阅读文本 >>
= = = = =

38.动态规划之子序列-两个字符串的删除操作.py

# # 还是为了编辑距离做铺垫 | LeetCode：583.
#
# 给定两个单词word1和word2 ，返回使得word1和word2相同所需的最小步数。
# 每步可以删除任意一个字符串中的一个字符。
#
#
#
# 示例1：
# 输入: word1 = "sea", word2 = "eat"
# 输出: 2
# 解释: 第一步将"sea"变为"ea" ，第二步将"eat "变为"ea"
#
# 示例2:
# 输入：word1 = "leetcode", word2 = "etco"
# 输出：4

# 方法一：求最长公共子序列的长度l, res = len(word1)+len(word2) - l*2
# 1.dp[i][j] 以i-1结尾的word1和以j-1为结尾的word2的最长公共子序列
# 2 if word1[i-1] ==word2[j-1]:
#       dp[i][j] = dp[i-1][j-1]+1
#   else:
#       dp[i][j] =max(dp[i][j-1],dp[i-1][j])
# 3.初始化 dp
# 4.确定遍历顺序
# 5.打印dp

def get(word1, word2):
    m = len(word1)
    n = len(word2)
    dp = [[0] * (n+1) for _ in range(m+1)]
    l = 0
    for i in range(1, m+1):
        for j in range(1, n+1):
            if word1[i-1] == word2[j-1]:
                dp[i][j] = dp[i - 1][j - 1] + 1
            else:
                dp[i][j] = max(dp[i][j - 1], dp[i - 1][j])
            l = max(dp[i][j], l)
    res = len(word1) + len(word2) - l * 2
    print(dp)

= = = = =

数据集记录 >>
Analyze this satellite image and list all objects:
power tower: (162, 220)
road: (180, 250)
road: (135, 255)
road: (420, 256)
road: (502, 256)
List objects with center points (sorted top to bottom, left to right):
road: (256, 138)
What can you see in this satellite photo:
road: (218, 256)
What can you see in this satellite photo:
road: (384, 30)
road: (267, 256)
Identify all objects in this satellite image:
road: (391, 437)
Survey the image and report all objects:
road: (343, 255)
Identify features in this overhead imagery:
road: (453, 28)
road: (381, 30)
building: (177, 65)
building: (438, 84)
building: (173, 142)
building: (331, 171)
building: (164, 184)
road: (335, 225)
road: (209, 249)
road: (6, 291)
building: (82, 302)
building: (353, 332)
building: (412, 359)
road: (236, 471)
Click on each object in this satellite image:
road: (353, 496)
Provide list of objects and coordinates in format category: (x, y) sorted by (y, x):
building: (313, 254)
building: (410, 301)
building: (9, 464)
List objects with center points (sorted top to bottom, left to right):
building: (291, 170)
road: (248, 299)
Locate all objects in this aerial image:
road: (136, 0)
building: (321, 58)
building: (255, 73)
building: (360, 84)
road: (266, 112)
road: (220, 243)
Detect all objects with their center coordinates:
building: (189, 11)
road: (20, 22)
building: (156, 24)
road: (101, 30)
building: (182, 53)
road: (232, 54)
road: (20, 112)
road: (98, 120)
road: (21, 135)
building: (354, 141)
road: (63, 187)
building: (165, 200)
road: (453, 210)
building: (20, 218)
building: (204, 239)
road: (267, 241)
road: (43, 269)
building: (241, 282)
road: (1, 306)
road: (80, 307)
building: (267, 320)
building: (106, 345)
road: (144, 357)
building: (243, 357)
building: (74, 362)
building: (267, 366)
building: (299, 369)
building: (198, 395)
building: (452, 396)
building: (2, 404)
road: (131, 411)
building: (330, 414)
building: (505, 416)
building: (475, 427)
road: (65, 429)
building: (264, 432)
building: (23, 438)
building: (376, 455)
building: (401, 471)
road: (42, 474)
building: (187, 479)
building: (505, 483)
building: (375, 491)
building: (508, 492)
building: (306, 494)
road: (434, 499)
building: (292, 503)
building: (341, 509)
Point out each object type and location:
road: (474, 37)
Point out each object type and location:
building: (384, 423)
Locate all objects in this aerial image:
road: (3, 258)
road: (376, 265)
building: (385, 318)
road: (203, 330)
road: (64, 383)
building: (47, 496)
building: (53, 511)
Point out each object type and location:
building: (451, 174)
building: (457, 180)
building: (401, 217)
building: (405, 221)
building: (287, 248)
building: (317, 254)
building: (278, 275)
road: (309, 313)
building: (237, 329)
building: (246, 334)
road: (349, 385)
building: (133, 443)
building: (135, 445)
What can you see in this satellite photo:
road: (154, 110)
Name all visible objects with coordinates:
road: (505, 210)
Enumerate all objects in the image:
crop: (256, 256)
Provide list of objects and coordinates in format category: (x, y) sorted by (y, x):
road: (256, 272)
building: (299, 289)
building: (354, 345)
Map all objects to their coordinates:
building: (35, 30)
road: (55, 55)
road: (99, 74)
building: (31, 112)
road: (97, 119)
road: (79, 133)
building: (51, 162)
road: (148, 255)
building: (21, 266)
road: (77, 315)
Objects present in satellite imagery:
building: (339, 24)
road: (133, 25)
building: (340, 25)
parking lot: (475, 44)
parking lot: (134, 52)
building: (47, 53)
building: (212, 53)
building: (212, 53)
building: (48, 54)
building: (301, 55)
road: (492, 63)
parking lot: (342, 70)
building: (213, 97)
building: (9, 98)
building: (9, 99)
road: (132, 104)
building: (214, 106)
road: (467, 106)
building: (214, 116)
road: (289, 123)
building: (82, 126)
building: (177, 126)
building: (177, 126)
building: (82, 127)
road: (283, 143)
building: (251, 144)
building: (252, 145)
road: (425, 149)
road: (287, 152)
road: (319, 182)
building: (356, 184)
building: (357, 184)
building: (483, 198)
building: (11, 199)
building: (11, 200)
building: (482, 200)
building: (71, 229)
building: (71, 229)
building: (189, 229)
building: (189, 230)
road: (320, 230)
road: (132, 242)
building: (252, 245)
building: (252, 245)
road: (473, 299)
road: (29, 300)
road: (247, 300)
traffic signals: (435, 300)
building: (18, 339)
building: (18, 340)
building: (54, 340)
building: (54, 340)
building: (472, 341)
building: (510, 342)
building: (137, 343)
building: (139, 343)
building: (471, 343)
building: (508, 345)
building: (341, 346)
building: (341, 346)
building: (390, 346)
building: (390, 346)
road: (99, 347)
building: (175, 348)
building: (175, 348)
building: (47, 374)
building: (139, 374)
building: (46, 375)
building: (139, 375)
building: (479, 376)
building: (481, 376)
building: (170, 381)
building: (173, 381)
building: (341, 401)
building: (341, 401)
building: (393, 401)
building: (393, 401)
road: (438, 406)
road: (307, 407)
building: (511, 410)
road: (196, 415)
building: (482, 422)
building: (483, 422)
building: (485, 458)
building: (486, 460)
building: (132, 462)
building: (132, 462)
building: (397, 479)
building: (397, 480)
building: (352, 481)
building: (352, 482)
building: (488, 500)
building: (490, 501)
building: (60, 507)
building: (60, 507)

= = = = =

任务目标 1 >> 把阅读文本中的句子"每步可以删除任意一个字符串中的一个字符。"译成英文。
任务目标 2 >> 接着阅读文本中这段求两个字符串删除操作最小步数的代码往下写。
这些记录与此处内容无关。

结果 1 >> In each step, you may delete one character from either string.

结果 2 >>
    return res
word1 = "sea"
word2 = "eat"
print(get(word1, word2))


# 方法2
word1 = "food"
word2 = "money"
# 1.dp[i][j] 删除word1中前i-1个字符和word2中前j-1个字符的最少的字符个数，使其相等
# 2.递推公式：if word1[i] ==word2[j]:
#           dp[i][j] = dp[i-1][j-1]
#         else:
#           dp[i][j] =max(dp[i-1][j]+1,dp[i][j-1]+1,dp[i-1][j-1]+2)
# 3.初始化
# 4.确定遍历顺序
# 5.打印dp

def get_del_num(word1, word2):
    m = len(word1)
    n = len(word2)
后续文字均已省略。